Raw data section start
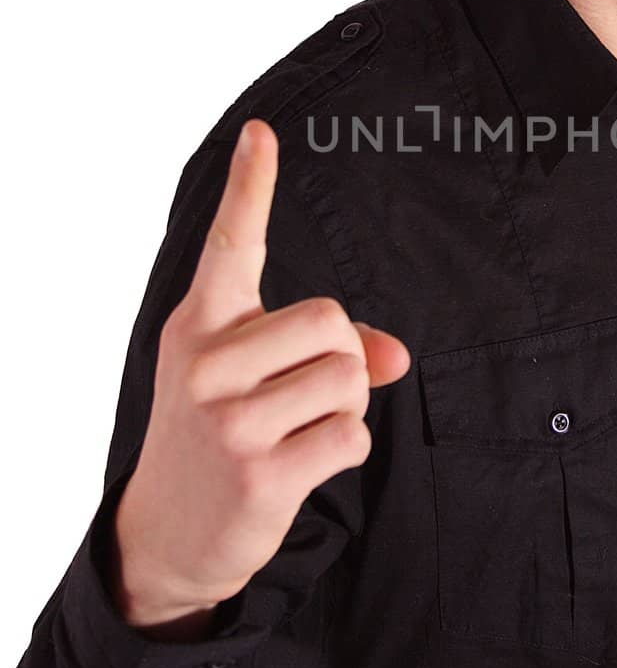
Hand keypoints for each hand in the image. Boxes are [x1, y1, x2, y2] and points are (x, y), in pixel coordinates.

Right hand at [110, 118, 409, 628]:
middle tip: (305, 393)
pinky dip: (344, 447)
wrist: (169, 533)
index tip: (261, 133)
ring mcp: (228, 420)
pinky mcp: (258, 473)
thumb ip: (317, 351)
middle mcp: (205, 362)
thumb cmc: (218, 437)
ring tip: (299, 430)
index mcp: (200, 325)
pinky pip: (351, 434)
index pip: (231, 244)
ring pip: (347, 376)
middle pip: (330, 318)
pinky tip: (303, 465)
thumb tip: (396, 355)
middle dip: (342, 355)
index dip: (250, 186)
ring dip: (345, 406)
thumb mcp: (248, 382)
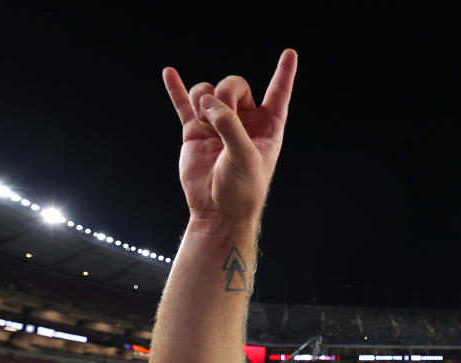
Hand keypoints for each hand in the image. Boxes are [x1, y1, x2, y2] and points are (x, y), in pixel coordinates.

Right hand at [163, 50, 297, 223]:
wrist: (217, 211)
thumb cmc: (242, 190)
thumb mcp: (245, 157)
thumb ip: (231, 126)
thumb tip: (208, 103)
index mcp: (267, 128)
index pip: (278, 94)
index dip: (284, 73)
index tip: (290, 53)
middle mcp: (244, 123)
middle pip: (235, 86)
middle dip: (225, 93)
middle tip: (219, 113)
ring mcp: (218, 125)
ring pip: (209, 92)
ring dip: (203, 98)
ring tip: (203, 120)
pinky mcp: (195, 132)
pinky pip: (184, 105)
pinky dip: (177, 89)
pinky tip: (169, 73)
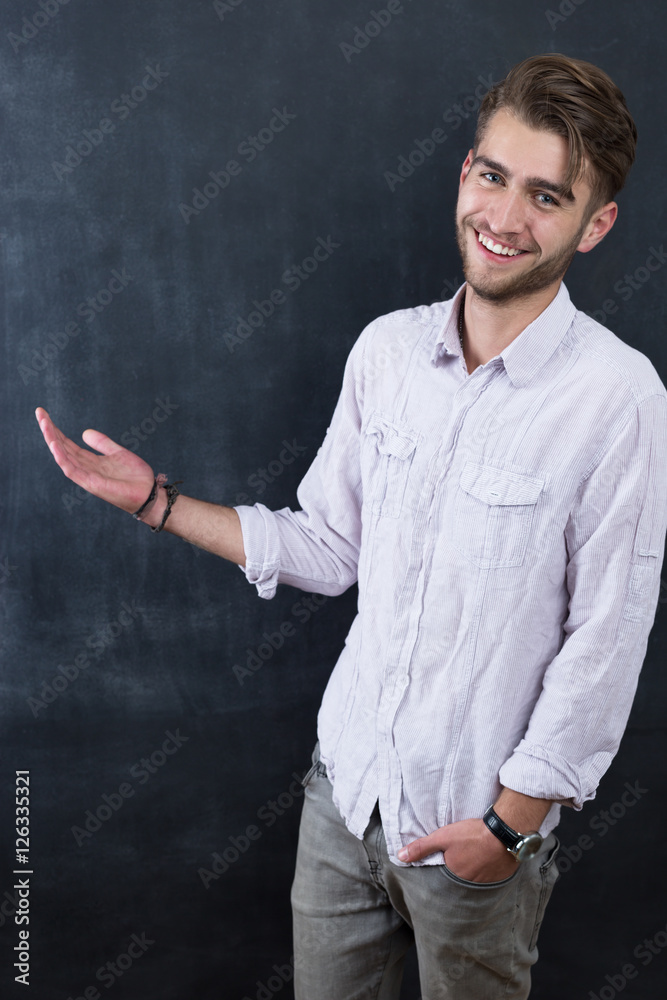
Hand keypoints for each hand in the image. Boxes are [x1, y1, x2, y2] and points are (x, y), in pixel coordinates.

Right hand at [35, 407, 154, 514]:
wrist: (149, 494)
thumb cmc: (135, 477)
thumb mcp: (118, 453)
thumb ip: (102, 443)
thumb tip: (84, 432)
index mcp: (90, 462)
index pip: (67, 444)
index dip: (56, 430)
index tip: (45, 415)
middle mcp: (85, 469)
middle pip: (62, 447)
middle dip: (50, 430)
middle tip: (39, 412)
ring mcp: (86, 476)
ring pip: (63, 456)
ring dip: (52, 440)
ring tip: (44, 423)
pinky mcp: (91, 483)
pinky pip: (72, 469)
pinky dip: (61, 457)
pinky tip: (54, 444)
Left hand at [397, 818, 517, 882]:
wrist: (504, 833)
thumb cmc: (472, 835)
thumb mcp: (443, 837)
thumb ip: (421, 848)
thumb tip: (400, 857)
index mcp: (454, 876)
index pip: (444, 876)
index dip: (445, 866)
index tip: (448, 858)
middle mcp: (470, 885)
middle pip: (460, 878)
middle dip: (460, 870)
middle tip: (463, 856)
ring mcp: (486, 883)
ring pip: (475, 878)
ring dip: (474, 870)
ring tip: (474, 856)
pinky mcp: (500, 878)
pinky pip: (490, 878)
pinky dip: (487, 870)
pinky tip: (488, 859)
Raw data section end
Raw data section start
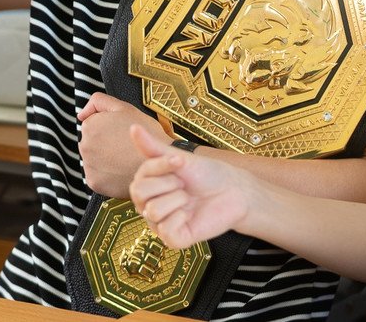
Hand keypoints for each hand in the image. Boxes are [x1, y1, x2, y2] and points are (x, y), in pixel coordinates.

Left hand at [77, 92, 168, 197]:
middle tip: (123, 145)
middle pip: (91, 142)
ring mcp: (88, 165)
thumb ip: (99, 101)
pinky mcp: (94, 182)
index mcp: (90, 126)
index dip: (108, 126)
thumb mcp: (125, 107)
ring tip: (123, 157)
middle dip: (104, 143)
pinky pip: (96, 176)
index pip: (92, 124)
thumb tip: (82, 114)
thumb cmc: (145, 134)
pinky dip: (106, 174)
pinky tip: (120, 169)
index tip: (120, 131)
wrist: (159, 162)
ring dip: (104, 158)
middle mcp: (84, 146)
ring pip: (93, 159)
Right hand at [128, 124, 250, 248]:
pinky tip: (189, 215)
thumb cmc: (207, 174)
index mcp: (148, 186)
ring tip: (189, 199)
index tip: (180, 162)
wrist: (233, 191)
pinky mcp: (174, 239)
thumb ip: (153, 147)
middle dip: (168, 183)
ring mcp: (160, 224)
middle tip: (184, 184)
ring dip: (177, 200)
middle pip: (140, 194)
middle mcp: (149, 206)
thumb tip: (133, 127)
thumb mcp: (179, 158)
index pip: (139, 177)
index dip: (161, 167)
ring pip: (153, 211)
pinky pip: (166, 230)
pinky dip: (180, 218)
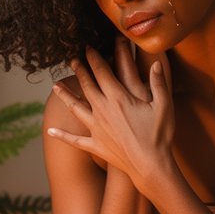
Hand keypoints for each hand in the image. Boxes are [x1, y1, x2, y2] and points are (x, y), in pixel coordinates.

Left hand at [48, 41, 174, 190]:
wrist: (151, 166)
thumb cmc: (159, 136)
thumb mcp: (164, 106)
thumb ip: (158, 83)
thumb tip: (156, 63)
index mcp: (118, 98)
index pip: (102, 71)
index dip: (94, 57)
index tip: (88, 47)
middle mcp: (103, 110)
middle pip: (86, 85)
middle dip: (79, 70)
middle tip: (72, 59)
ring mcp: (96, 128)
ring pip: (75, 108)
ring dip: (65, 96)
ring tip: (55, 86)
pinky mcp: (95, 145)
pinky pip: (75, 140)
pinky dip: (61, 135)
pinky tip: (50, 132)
Raw data section end
Select every line in the records above that contains the word "wrist".

### Answer to this problem
wrist: (169, 533)
wrist: (217, 211)
wrist: (149, 494)
wrist: (504, 833)
wrist: (159, 162)
wrist: (233, 191)
wrist: (151, 166)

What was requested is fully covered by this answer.